What you are asked to do – Could you give the data that follows again exactly, without its pictures?

Collected data –
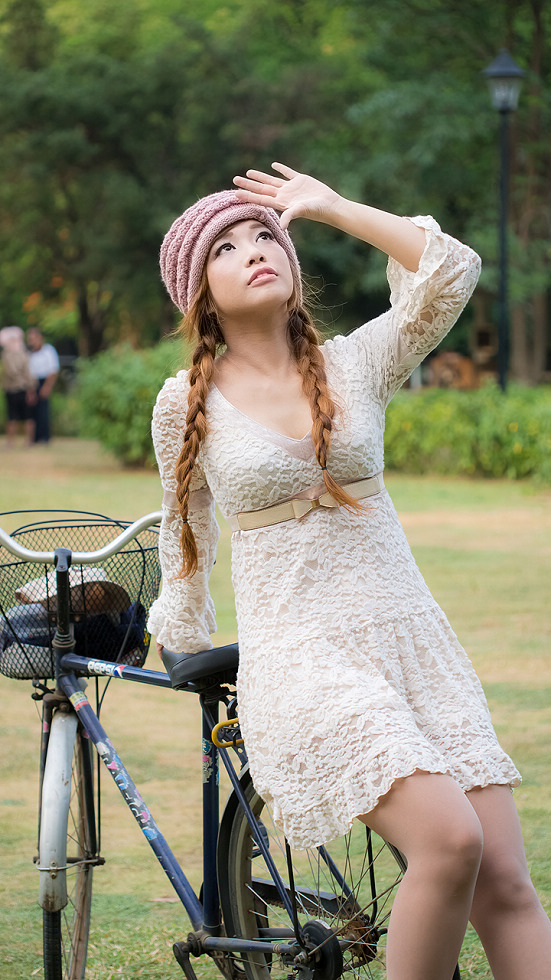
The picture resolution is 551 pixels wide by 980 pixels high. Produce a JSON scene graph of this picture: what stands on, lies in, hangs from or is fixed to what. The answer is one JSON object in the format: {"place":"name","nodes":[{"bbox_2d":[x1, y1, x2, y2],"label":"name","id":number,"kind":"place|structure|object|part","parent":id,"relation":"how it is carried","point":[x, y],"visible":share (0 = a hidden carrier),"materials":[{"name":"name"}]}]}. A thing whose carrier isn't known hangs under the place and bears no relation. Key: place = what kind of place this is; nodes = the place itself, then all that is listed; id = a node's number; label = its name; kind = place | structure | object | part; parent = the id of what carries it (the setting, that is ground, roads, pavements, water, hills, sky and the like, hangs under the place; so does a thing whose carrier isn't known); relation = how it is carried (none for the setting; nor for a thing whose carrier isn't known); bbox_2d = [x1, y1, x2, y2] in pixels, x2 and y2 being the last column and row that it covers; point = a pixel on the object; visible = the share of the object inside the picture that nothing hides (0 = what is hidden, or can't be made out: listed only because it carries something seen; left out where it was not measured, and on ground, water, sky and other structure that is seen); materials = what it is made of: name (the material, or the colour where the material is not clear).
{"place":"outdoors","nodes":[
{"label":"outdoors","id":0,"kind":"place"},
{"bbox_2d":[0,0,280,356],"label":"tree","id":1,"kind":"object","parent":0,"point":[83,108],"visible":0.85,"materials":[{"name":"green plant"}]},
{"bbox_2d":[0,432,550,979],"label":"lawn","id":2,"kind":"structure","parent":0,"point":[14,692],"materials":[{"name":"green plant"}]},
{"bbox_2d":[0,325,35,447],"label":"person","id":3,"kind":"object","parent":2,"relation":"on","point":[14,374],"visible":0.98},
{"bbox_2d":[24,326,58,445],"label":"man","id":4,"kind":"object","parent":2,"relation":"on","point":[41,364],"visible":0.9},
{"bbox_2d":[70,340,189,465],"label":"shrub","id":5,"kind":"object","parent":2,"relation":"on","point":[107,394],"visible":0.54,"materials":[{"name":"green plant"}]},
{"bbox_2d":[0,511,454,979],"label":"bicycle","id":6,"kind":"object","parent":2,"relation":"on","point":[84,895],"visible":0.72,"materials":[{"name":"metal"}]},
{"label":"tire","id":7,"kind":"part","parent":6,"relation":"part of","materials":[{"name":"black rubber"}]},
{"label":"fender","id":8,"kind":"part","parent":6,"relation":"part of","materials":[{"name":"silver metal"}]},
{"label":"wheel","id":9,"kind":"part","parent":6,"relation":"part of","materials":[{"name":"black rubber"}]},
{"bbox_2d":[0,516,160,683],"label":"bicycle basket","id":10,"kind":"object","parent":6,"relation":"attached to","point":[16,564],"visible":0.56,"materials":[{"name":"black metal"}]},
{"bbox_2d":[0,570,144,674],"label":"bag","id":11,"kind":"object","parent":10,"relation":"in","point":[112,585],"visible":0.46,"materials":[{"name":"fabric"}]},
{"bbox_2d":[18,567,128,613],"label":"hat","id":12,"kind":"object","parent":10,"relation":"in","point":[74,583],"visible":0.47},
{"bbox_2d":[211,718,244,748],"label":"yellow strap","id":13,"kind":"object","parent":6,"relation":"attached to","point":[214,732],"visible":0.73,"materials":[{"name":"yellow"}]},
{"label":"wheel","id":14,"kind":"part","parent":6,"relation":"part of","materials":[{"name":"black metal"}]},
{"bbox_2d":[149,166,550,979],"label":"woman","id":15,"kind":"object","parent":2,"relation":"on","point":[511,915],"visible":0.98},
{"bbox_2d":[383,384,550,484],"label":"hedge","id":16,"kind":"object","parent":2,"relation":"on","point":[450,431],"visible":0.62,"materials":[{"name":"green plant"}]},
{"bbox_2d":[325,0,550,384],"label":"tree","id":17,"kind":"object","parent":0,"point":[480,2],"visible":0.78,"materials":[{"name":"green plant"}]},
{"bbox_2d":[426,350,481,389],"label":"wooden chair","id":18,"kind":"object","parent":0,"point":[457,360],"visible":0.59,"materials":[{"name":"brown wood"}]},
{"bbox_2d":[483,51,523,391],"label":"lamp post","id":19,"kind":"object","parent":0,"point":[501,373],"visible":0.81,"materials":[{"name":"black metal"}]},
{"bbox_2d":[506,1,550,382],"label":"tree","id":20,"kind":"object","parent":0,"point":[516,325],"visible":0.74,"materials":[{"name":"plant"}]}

Task result –
The picture resolution is 551 pixels wide by 980 pixels high. Produce a JSON scene graph of this picture: what stands on, lies in, hangs from or is fixed to what. The answer is one JSON object in the format: {"place":"name","nodes":[{"bbox_2d":[x1, y1, x2, y2],"label":"name","id":number,"kind":"place|structure|object|part","parent":id,"relation":"how it is carried","point":[x, y],"visible":share (0 = a hidden carrier),"materials":[{"name":"name"}]}]}. A thing whose carrier isn't known hangs under the place and bears no relation. Key: place = what kind of place this is; nodes = the place itself, then all that is listed; id = a node's number; label = its name; kind = place | structure | object | part; parent = the id of what carries it (the setting, that is ground, roads, pavements, water, hills, sky and the like, hangs under the place; so does a thing whose carrier isn't known); relation = how it is carried (none for the setting; nor for a thing whose carrier isn't known); bbox_2d = [x1, y1, x2, y2] in pixels, x2 and y2 being the last column and row that it covers; point = a pixel on the object; visible = the share of the object inside the picture that nothing hides (0 = what is hidden, or can't be made out: listed only because it carries something seen; left out where it was not measured, and on ground, water, sky and other structure that is seen); materials = what it is made of: name (the material, or the colour where the material is not clear).
{"place":"outdoors","nodes":[
{"label":"outdoors","id":0,"kind":"place"},
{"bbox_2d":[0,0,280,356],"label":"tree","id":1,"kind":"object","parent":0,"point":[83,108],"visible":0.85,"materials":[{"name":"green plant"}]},
{"bbox_2d":[0,432,550,979],"label":"lawn","id":2,"kind":"structure","parent":0,"point":[14,692],"materials":[{"name":"green plant"}]},
{"bbox_2d":[0,325,35,447],"label":"person","id":3,"kind":"object","parent":2,"relation":"on","point":[14,374],"visible":0.98},
{"bbox_2d":[24,326,58,445],"label":"man","id":4,"kind":"object","parent":2,"relation":"on","point":[41,364],"visible":0.9},
{"bbox_2d":[70,340,189,465],"label":"shrub","id":5,"kind":"object","parent":2,"relation":"on","point":[107,394],"visible":0.54,"materials":[{"name":"green plant"}]},
{"bbox_2d":[0,511,454,979],"label":"bicycle","id":6,"kind":"object","parent":2,"relation":"on","point":[84,895],"visible":0.72,"materials":[{"name":"metal"}]},
{"label":"tire","id":7,"kind":"part","parent":6,"relation":"part of","materials":[{"name":"black rubber"}]},
{"label":"fender","id":8,"kind":"part","parent":6,"relation":"part of","materials":[{"name":"silver metal"}]},
{"label":"wheel","id":9,"kind":"part","parent":6,"relation":"part of","materials":[{"name":"black rubber"}]},
{"bbox_2d":[0,516,160,683],"label":"bicycle basket","id":10,"kind":"object","parent":6,"relation":"attached to","point":[16,564],"visible":0.56,"materials":[{"name":"black metal"}]},
{"bbox_2d":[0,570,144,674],"label":"bag","id":11,"kind":"object","parent":10,"relation":"in","point":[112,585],"visible":0.46,"materials":[{"name":"fabric"}]},
{"bbox_2d":[18,567,128,613],"label":"hat","id":12,"kind":"object","parent":10,"relation":"in","point":[74,583],"visible":0.47},
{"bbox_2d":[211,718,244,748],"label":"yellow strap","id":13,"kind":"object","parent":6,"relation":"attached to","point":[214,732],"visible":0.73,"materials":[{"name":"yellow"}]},
{"label":"wheel","id":14,"kind":"part","parent":6,"relation":"part of","materials":[{"name":"black metal"}]},
{"bbox_2d":[149,166,550,979],"label":"woman","id":15,"kind":"object","parent":2,"relation":"on","point":[511,915],"visible":0.98},
{"bbox_2d":[383,384,550,484],"label":"hedge","id":16,"kind":"object","parent":2,"relation":"on","point":[450,431],"visible":0.62,"materials":[{"name":"green plant"}]},
{"bbox_2d":[325,0,550,384],"label":"tree","id":17,"kind":"object","parent":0,"point":[480,2],"visible":0.78,"materials":[{"name":"green plant"}]},
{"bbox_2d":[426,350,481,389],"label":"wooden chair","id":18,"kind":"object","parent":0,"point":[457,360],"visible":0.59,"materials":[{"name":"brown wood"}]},
{"bbox_2d":[483,51,523,391],"label":"lamp post","id":19,"kind":"object","parent":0,"point":[501,373],"visible":0.81,"materials":[{"name":"black metal"}]},
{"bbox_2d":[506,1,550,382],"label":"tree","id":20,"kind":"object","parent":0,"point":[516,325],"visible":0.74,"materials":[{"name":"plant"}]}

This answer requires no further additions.